Strategy #3 - Short Sale
This strategy works best in a scenario in which the homeowner doesn't want to keep the house. However, there is more money owed on the balance of the mortgage than the actual market value of the property. This is also known as being "upside down" on the loan.
In this case, you can utilize a strategy known as a short sale to profit on the property. With a short sale, you offer to purchase the house at a price that is less than what the loan is worth and more in line with the actual value of the property currently. Many banks are willing to lose money on the loan because it's cheaper to get rid of the non-performing loan than it is to have to incur the expense of foreclosure.
Strategy #4 - Deed In Lieu Of Foreclosure
This is a strategy that many investors don't know about. A deed in lieu of foreclosure is when the homeowner agrees to give the house back to the bank without the bank having to foreclose on the property. The bank takes ownership of the property and the homeowner moves out of the property.
While there aren't a lot of benefits to the homeowner, it does bring closure to the process and allows the homeowner to be able to move on, instead of allowing the process to continue to drag out through a full foreclosure process.
What you may not realize is that many banks and lending institutions are willing to pay money to investors if they can assist the bank in getting the homeowner out of the property. It is not unheard of for a bank to pay an investor $1000 or more to get a homeowner to sign a deed in lieu of foreclosure and make sure that the property is turned back over to the bank.

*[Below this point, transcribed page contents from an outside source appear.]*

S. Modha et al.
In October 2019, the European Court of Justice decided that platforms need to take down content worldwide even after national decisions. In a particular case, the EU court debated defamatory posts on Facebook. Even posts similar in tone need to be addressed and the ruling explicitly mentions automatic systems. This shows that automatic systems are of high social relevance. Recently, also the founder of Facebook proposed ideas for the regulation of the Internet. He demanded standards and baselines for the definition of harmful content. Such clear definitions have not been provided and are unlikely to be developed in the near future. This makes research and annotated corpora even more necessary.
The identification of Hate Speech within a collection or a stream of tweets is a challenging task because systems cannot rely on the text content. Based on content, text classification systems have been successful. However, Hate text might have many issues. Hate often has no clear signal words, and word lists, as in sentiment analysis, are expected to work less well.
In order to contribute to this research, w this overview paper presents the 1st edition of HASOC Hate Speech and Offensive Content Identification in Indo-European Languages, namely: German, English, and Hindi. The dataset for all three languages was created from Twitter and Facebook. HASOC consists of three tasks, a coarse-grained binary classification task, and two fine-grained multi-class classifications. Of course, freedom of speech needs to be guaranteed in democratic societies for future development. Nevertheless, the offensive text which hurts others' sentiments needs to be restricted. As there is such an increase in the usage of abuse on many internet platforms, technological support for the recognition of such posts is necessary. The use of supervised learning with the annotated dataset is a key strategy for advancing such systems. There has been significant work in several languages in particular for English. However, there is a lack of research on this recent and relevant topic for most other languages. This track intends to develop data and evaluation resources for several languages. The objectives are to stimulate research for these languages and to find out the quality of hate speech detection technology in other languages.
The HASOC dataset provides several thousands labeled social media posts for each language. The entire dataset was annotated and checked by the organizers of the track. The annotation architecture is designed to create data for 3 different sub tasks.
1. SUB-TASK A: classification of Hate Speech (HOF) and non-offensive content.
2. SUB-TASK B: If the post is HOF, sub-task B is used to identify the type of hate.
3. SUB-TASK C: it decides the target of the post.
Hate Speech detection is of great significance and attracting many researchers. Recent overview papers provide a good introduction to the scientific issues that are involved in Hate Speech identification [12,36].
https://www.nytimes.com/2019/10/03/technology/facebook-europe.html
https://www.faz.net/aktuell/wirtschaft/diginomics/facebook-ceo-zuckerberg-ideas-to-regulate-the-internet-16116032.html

Strategy #5 - Buy At Foreclosure Auction
The fifth strategy is to simply purchase the home at the foreclosure auction. This strategy is the one that you have to use if none of the other four strategies work. However, if you have the cash available to take advantage of this strategy, or if you have the investing partners or wholesale buyers that you can flip to, you can still make money off foreclosures at the auction. The key is to make sure you don't get caught up in the action and bid too much on the property.
By understanding how to use all five of these investing strategies, you will be able to close more deals. This is because many deals that you may have had to pass on if you didn't know one of the strategies above, you will now be able to go after and profit off the deal. Knowledge is power in this industry, so make sure you get the knowledge that you need to be successful.